Chattanooga, TN Part III: Chickamauga Battlefield
Hixson, TN - Events of Friday, October 13, 2012
The other main part of Chickamauga and Chattanooga National Military Park is located about 20 minutes south of Chattanooga just over the line in Georgia. It is here Union and Confederate forces clashed on September 19 and 20, 1863 prior to the Battles of Lookout Mountain and Missionary Ridge that we reported on in our last post.
It was a good thing we went to Lookout Mountain on Thursday so we could enjoy the spectacular views because Friday morning was cloudy and rainy. Fortunately, the rain stopped before we got to Chickamauga Battlefield, but the clouds persisted.
Chickamauga Visitor Center has more extensive information about the battle including an excellent video. That and the fact the Battle of Chickamauga Creek took place before the Battle of Lookout Mountain are good reasons why it would have been better to see Chickamauga Battlefield first. However, we wanted to take advantage of the clear weather to see Lookout Mountain, so Chickamauga had to wait until Friday.
When we arrived, we had about 30 minutes until the next showing of the video, so we checked out the displays of battlefield artifacts in the small museum in the visitor center.
The visitor center also houses the Fuller Collection of American Military Shoulder Arms, which is a collection of 346 long guns, many of which are rare or even one of a kind.
An electronic map at the visitor center is very helpful in visualizing troop movements before, during and after the battle.
Following the Union capture of the city of Chattanooga on Sept. 9, 1863, the Confederate troops withdrew to Lafayette (pronounced la-FAY-ette), Georgia where they received reinforcements. The Confederates were determined to re-take Chattanooga, so they began to march northward on Sept. 17.
The Confederates encountered Union troops south of Chattanooga, and there were a few skirmishes on Sept. 18. Fighting began in earnest on Sept 19 near the banks of Chickamauga Creek. Both sides fought hard all day, and the Confederates eventually pushed the the main body of the Union forces back to Lafayette Road. The following day, fighting resumed, and the Confederates tried to maneuver themselves between the Union forces and Chattanooga to cut the Union off.

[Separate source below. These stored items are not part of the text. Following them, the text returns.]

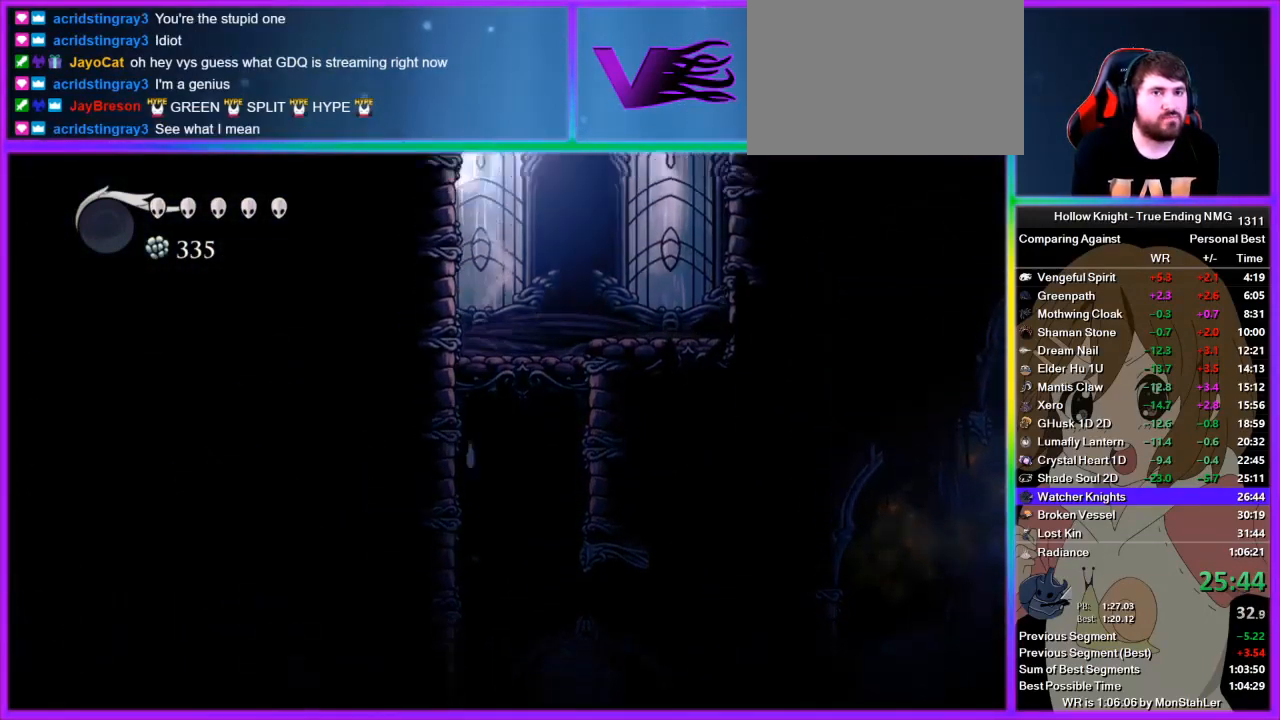
{"buttons": [], "left_stick": "right", "right_stick": "center", "events": [[67, "left_stick", "right"], [333, "CROSS", "up"]]}
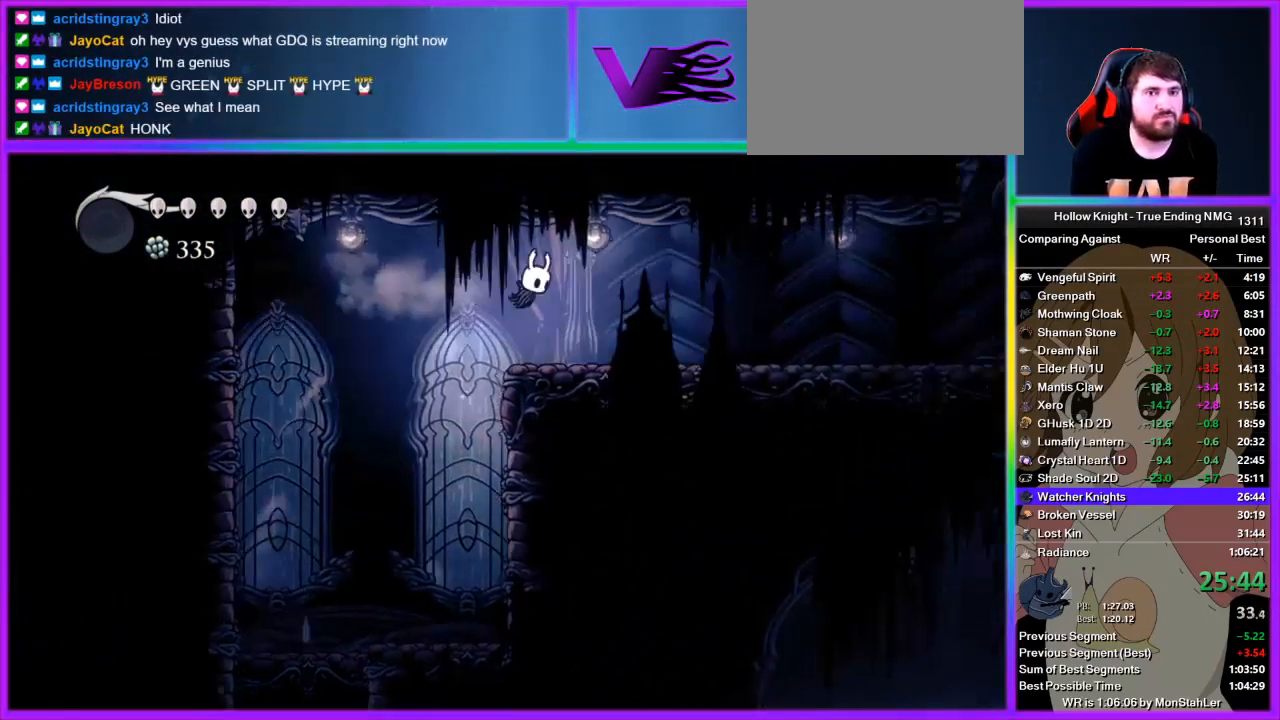
{"buttons": [], "left_stick": "right", "right_stick": "center", "events": []}
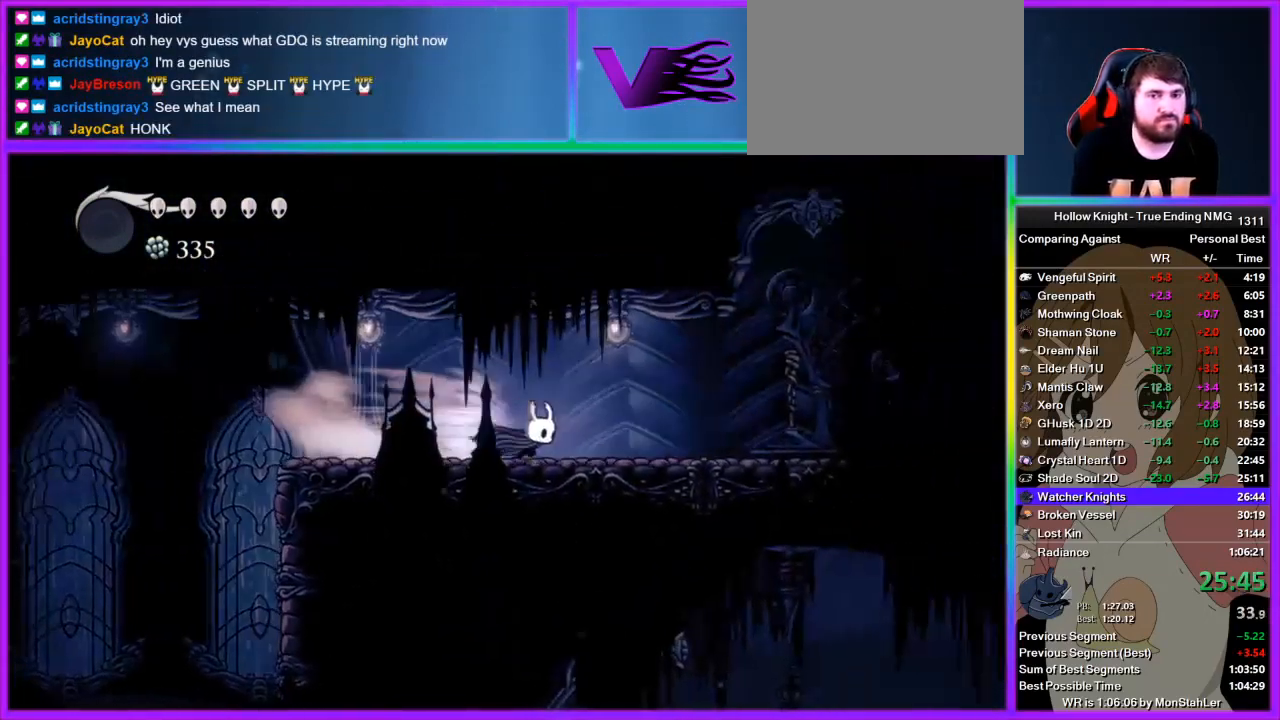
{"buttons": ["SQUARE"], "left_stick": "center", "right_stick": "center", "events": [[378, "SQUARE", "down"], [422, "left_stick", "center"]]}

As the Confederates were trying to outflank the Union forces, a gap suddenly opened in the middle of the Union line due to a miscommunication on the Union side. The Confederates smashed through, and the rout had begun. Some of the Union forces withdrew to Chattanooga right away, and others retreated to Snodgrass Hill where they took a stand. The Union troops on Snodgrass Hill held their ground against repeated Confederate assaults during the day, but they also eventually withdrew to Chattanooga.
After we watched the video, we headed out on the 7-mile, self-guided driving tour around the battlefield. Most Civil War battles were fought in open fields, but this area is heavily wooded which made keeping track of troops and communicating very difficult. That may be what caused the the gap in the Union line that allowed the Confederates to break through.

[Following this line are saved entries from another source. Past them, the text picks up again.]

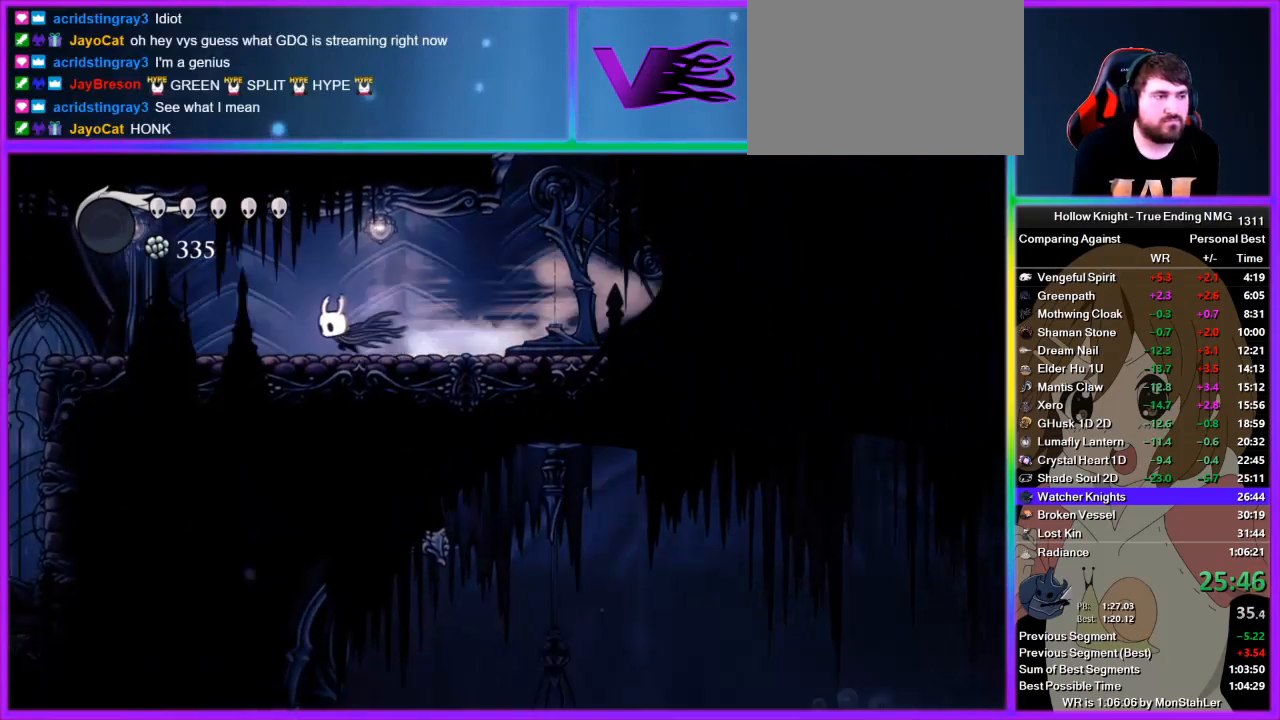
{"buttons": [], "left_stick": "left", "right_stick": "center", "events": []}
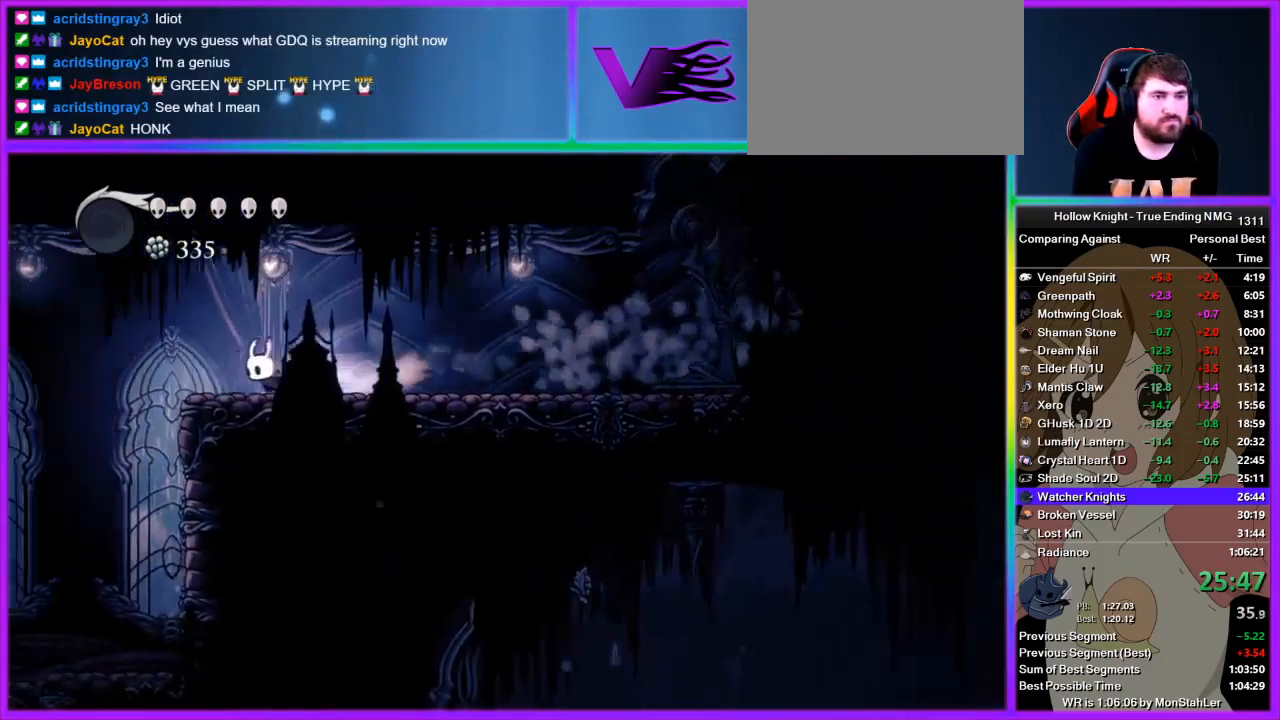
{"buttons": [], "left_stick": "left", "right_stick": "center", "events": []}
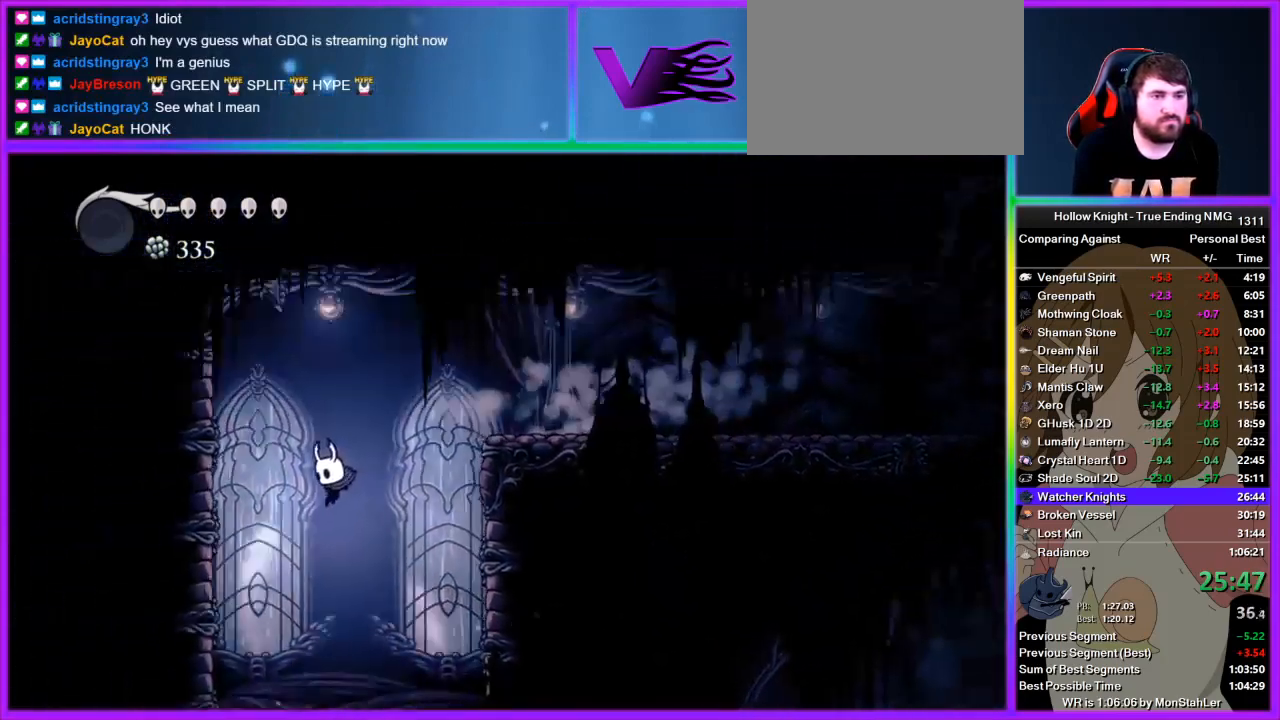
{"buttons": [], "left_stick": "center", "right_stick": "center", "events": [[200, "left_stick", "center"]]}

The road shown below passes the main area of the Union lines. Most of the monuments in this area were for various divisions from Ohio and Indiana.
Over on the Confederate side, the Georgia had one of the largest monuments. That is only fitting since the battle took place in Georgia.
The largest monument in the Park is on Snodgrass Hill and is dedicated to the Union soldiers under the command of General Thomas who became known as "the rock of Chickamauga" because of the heroic stand he and his men took there.
Following the defeat of the Union Army at Chickamauga, the Confederates failed to follow through and capitalize on that defeat and re-take Chattanooga. The Union forces in Chattanooga were reinforced by October, and as we described in our last post, they eventually ousted the Confederates from Lookout Mountain, Missionary Ridge and most of the entire area.
The failure of the Confederates to re-take Chattanooga sounded a death knell for the South. Sherman's Atlanta Campaign, a.k.a Sherman's March to the Sea, was launched from Chattanooga the following spring. That campaign totally demoralized the South. General Robert E. Lee surrendered at Appomattox Courthouse on April 9, 1865.
On our way back to the motor home from Chickamauga Battlefield, we stopped at Qdoba in Chattanooga for a late lunch. Chattanooga isn't huge as cities go, but this is the first and only Qdoba we have ever seen in a downtown setting. They are usually in suburban strip malls.